EXERCISE DIRECTIONS: Turn the lines of the data below into a numbered list, omitting blank lines and the pictures.

[Detection data]
::::
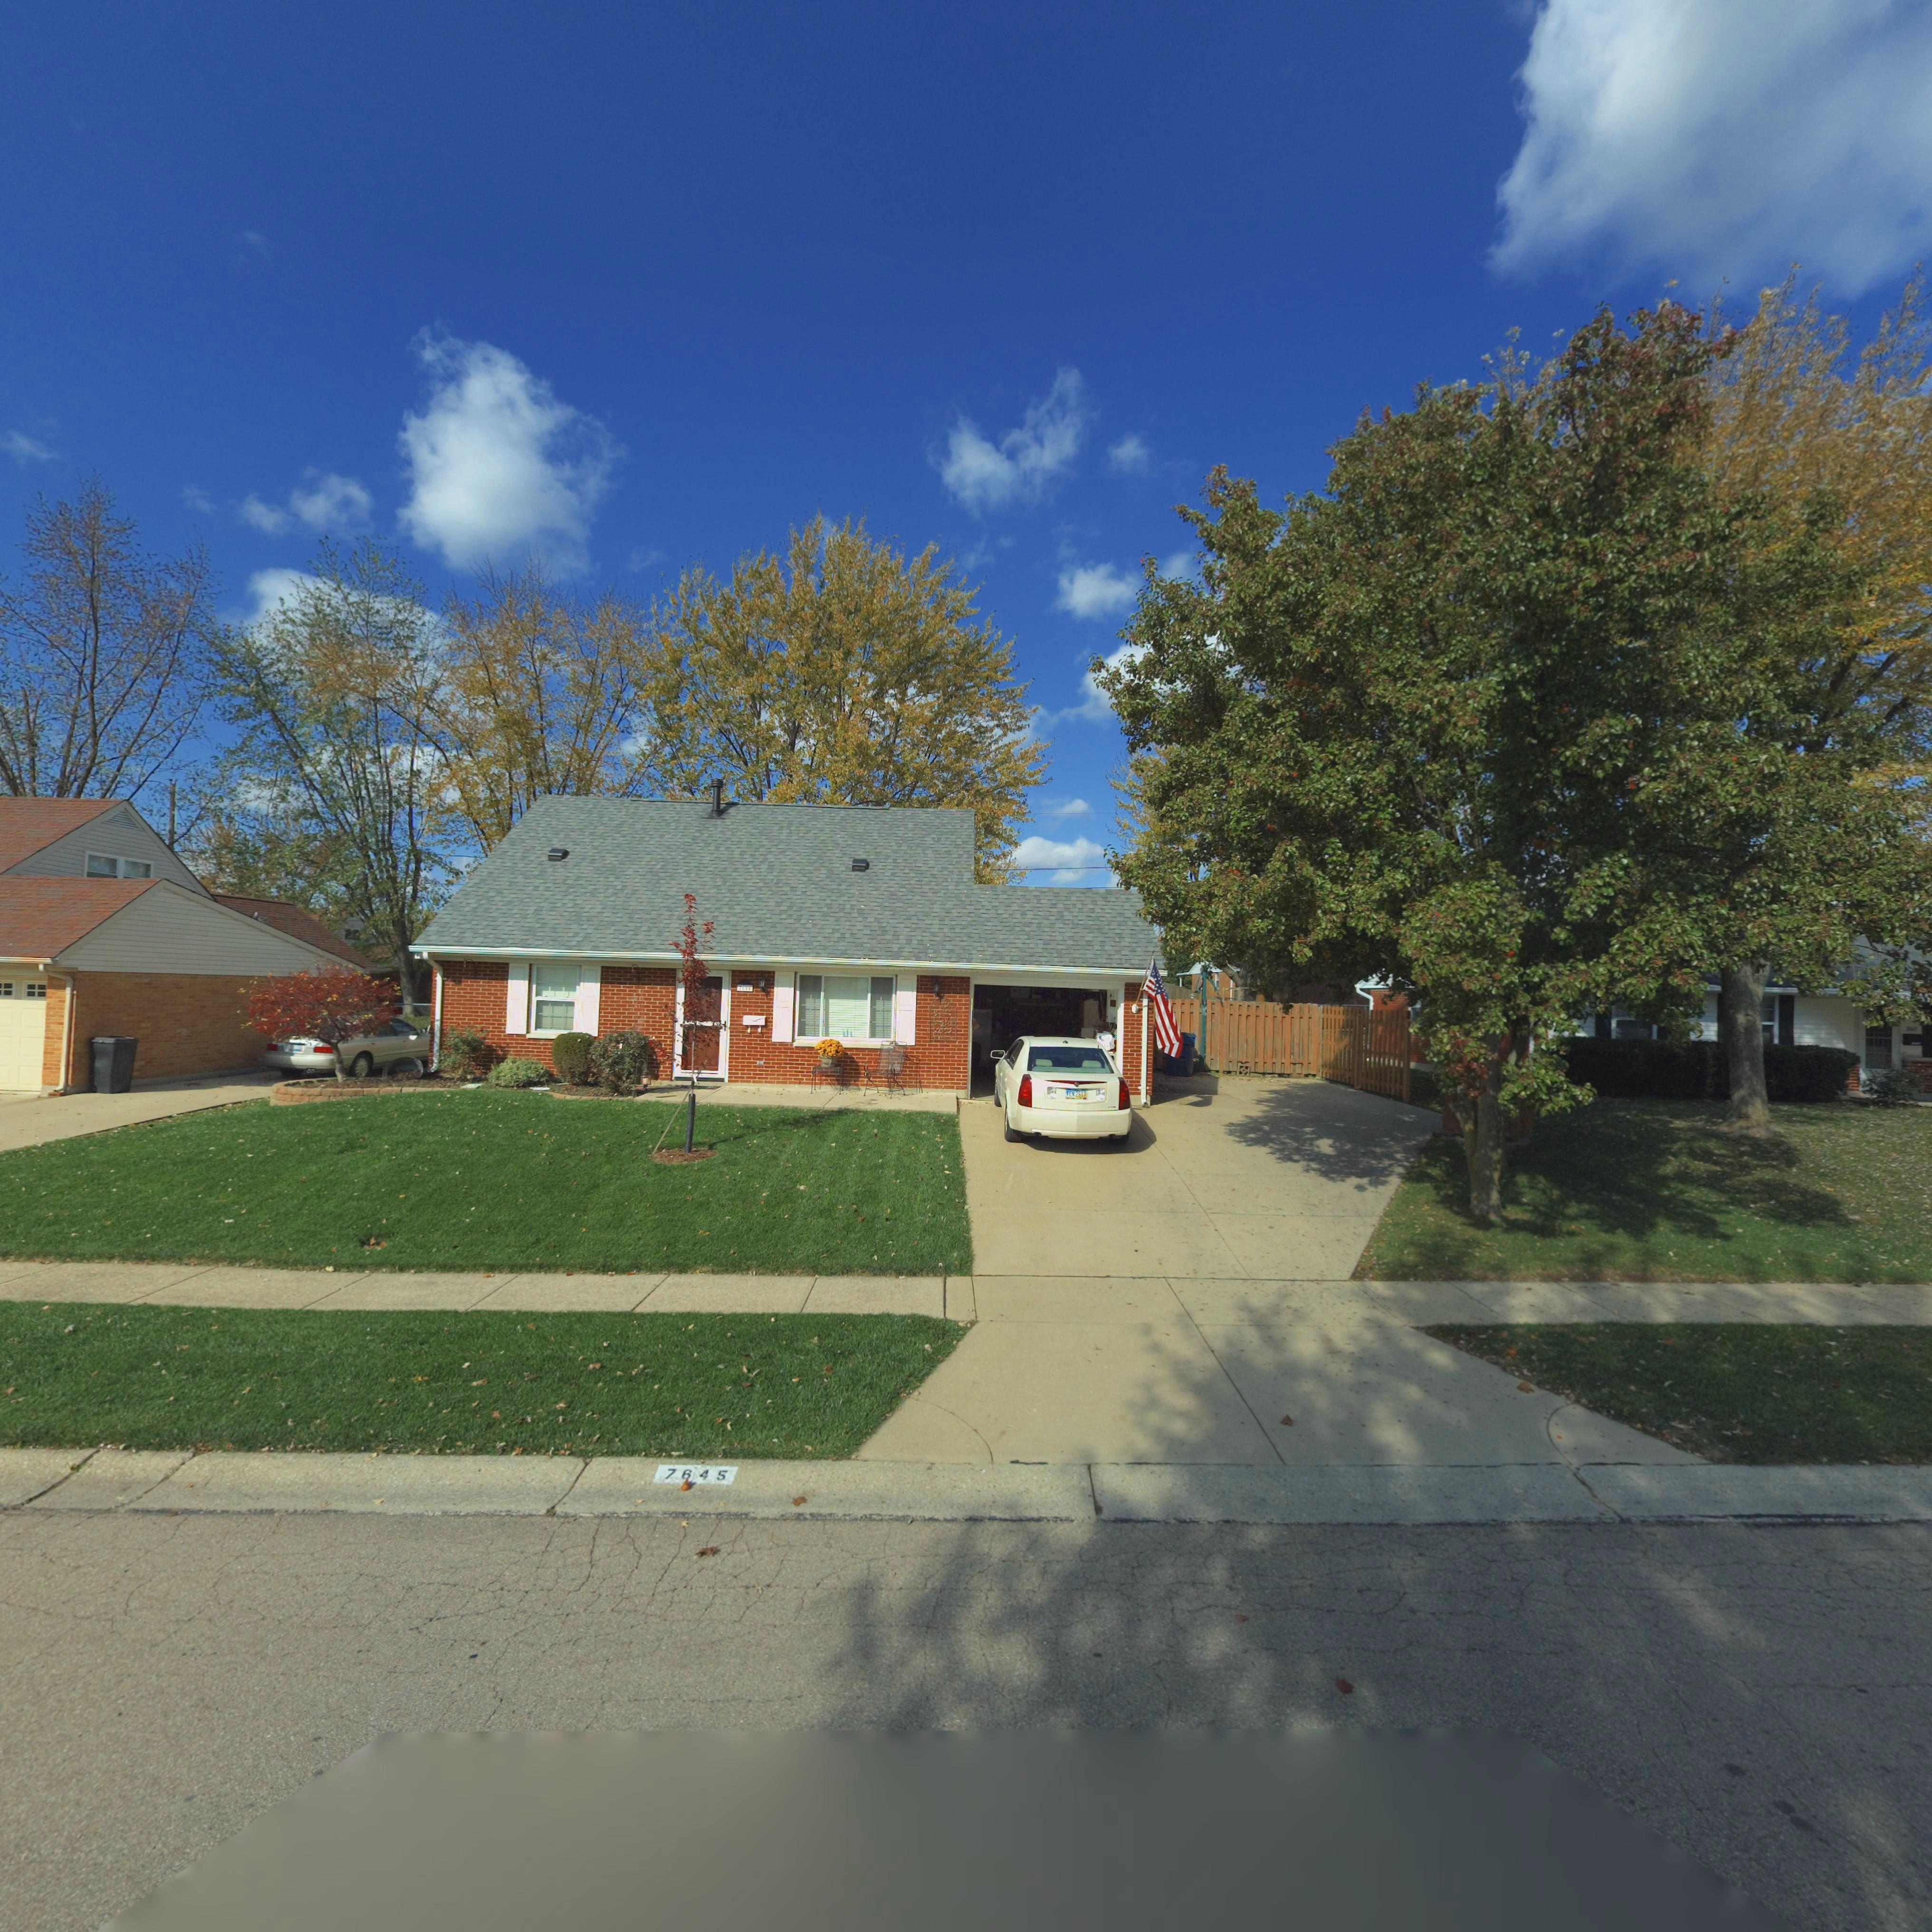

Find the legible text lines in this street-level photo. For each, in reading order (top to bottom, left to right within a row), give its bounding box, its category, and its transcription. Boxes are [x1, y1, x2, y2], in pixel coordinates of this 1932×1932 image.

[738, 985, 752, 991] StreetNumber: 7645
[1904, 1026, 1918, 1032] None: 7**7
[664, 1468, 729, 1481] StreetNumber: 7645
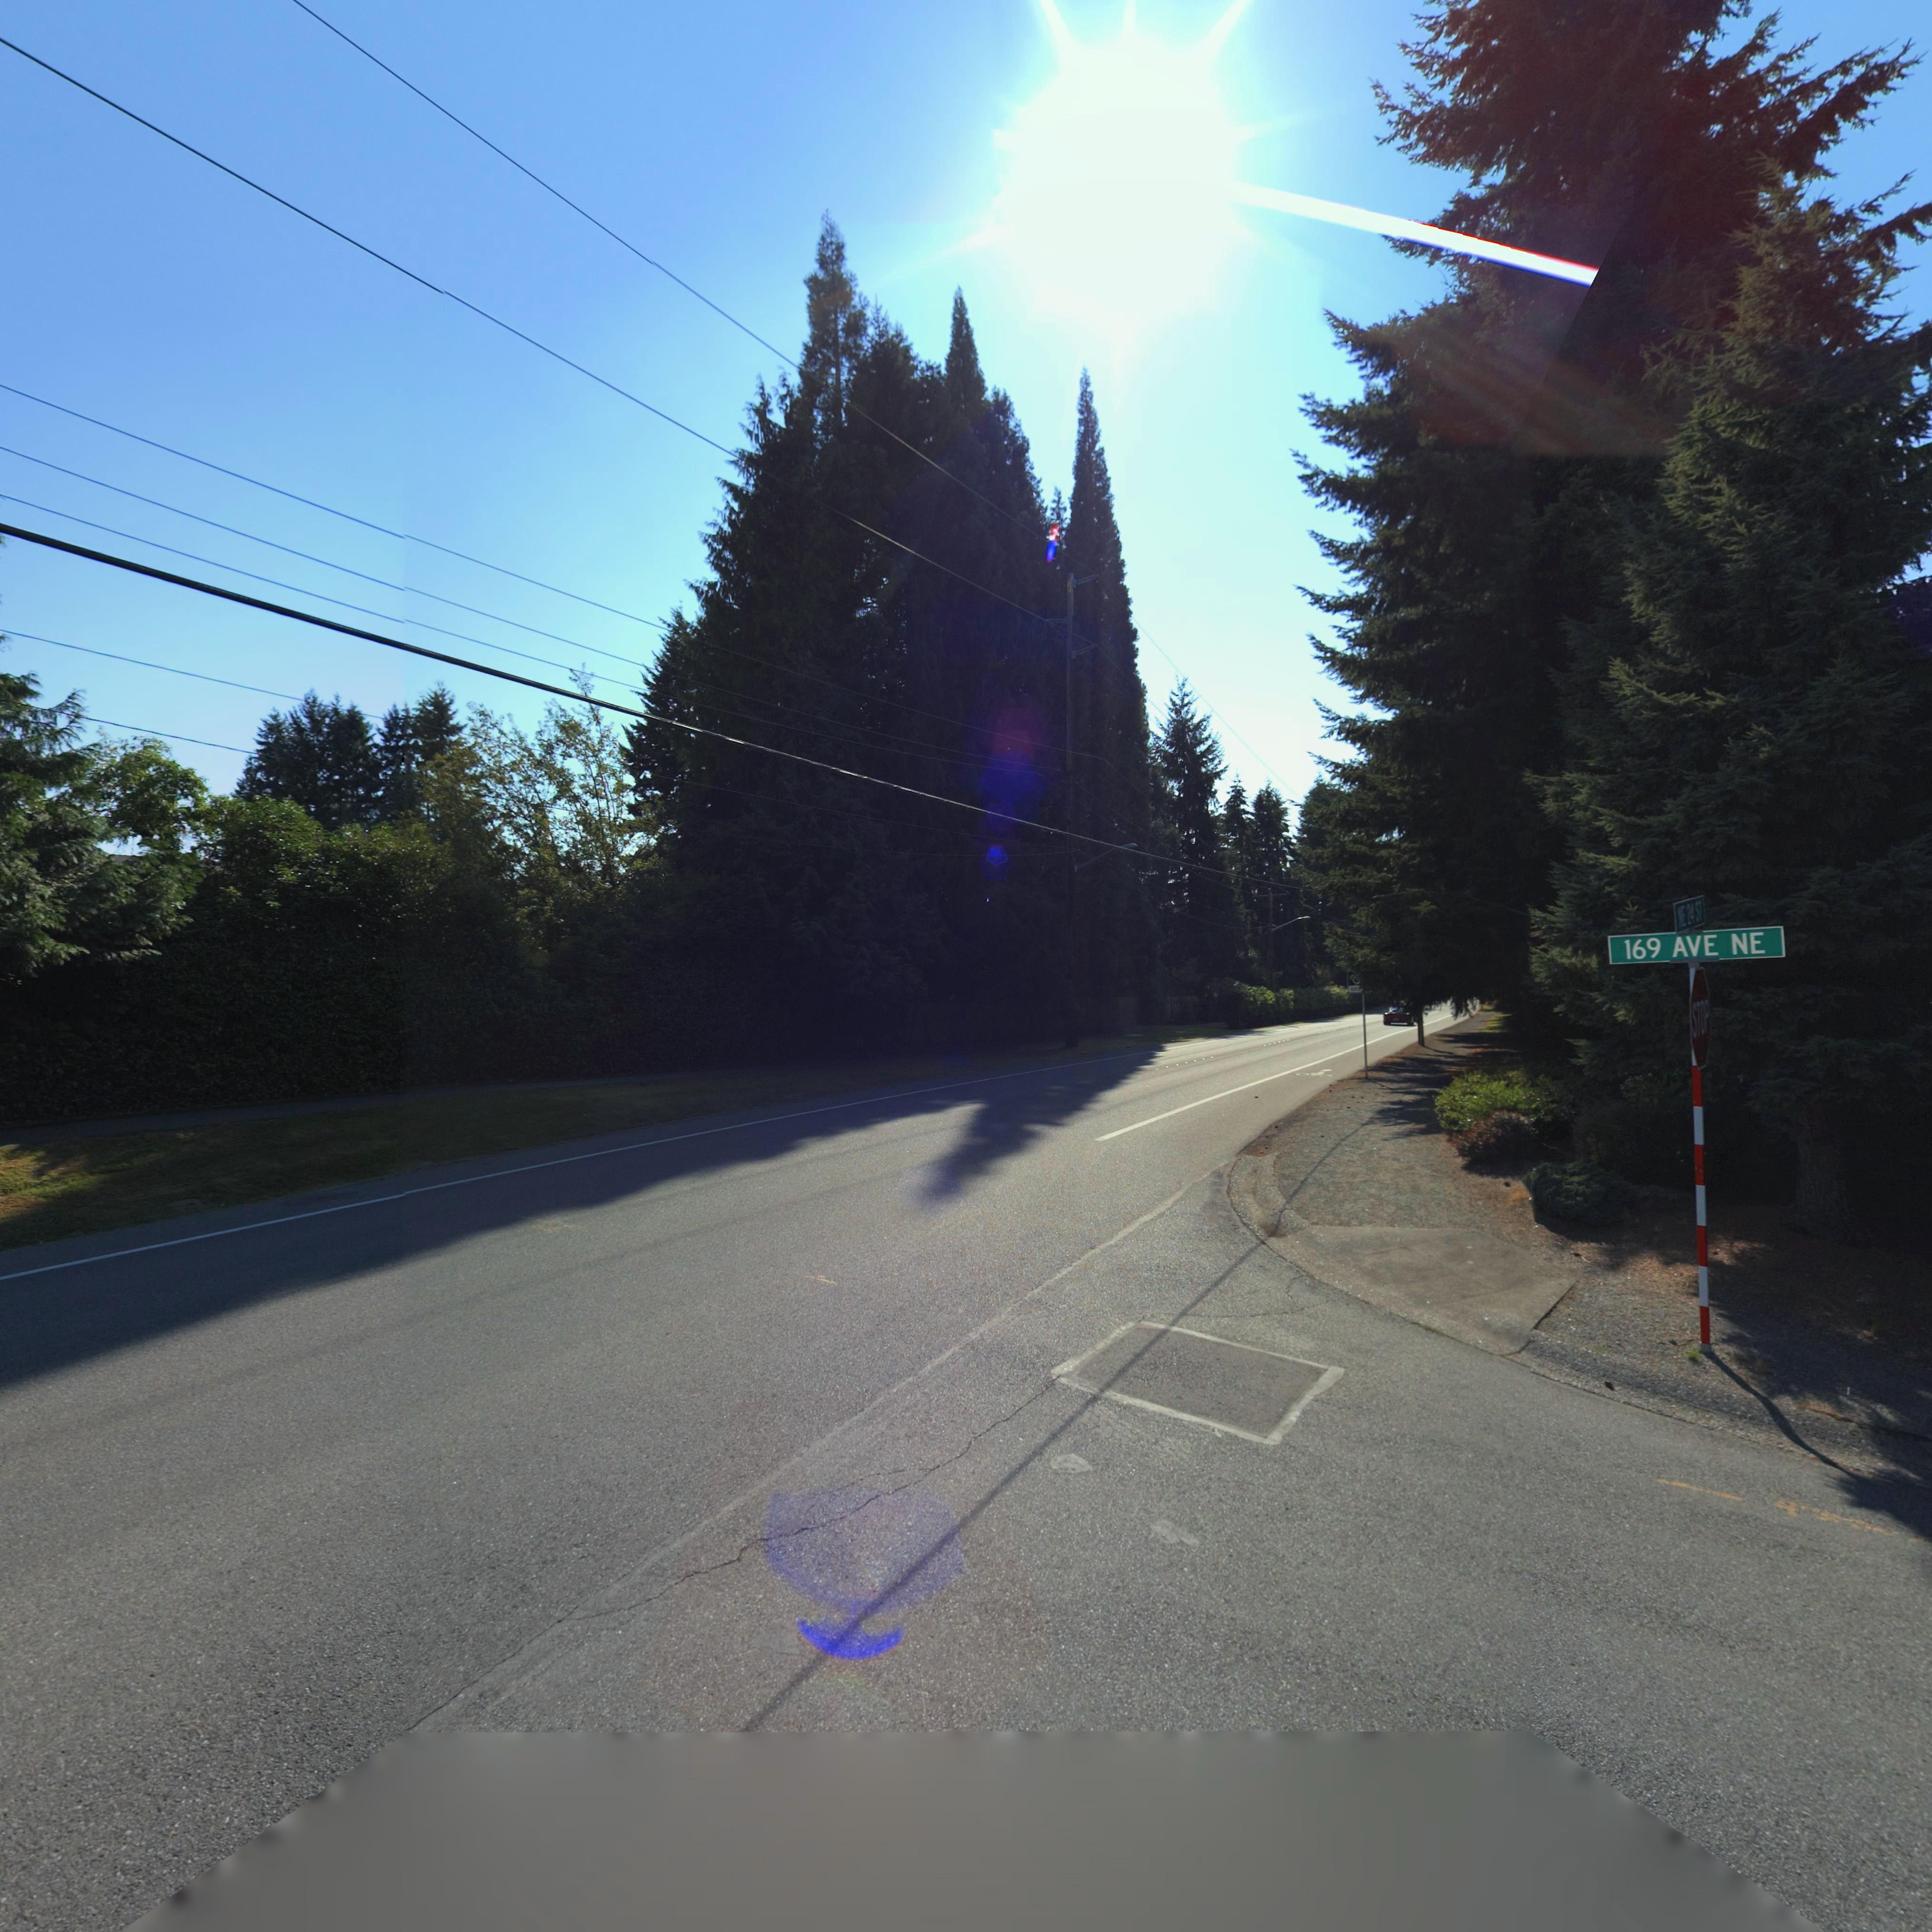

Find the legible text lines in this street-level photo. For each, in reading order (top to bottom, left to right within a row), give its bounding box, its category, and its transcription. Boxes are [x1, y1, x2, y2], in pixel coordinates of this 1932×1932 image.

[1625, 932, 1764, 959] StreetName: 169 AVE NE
::::
ANSWER IN FULL:
1. Find the legible text lines in this street-level photo. For each, in reading order (top to bottom, left to right within a row), give its bounding box, its category, and its transcription. Boxes are [x1, y1, x2, y2], in pixel coordinates of this 1932×1932 image.
2. [738, 985, 752, 991] StreetNumber: 7645
3. [1904, 1026, 1918, 1032] None: 7**7
4. [664, 1468, 729, 1481] StreetNumber: 7645
5. Find the legible text lines in this street-level photo. For each, in reading order (top to bottom, left to right within a row), give its bounding box, its category, and its transcription. Boxes are [x1, y1, x2, y2], in pixel coordinates of this 1932×1932 image.
6. [1625, 932, 1764, 959] StreetName: 169 AVE NE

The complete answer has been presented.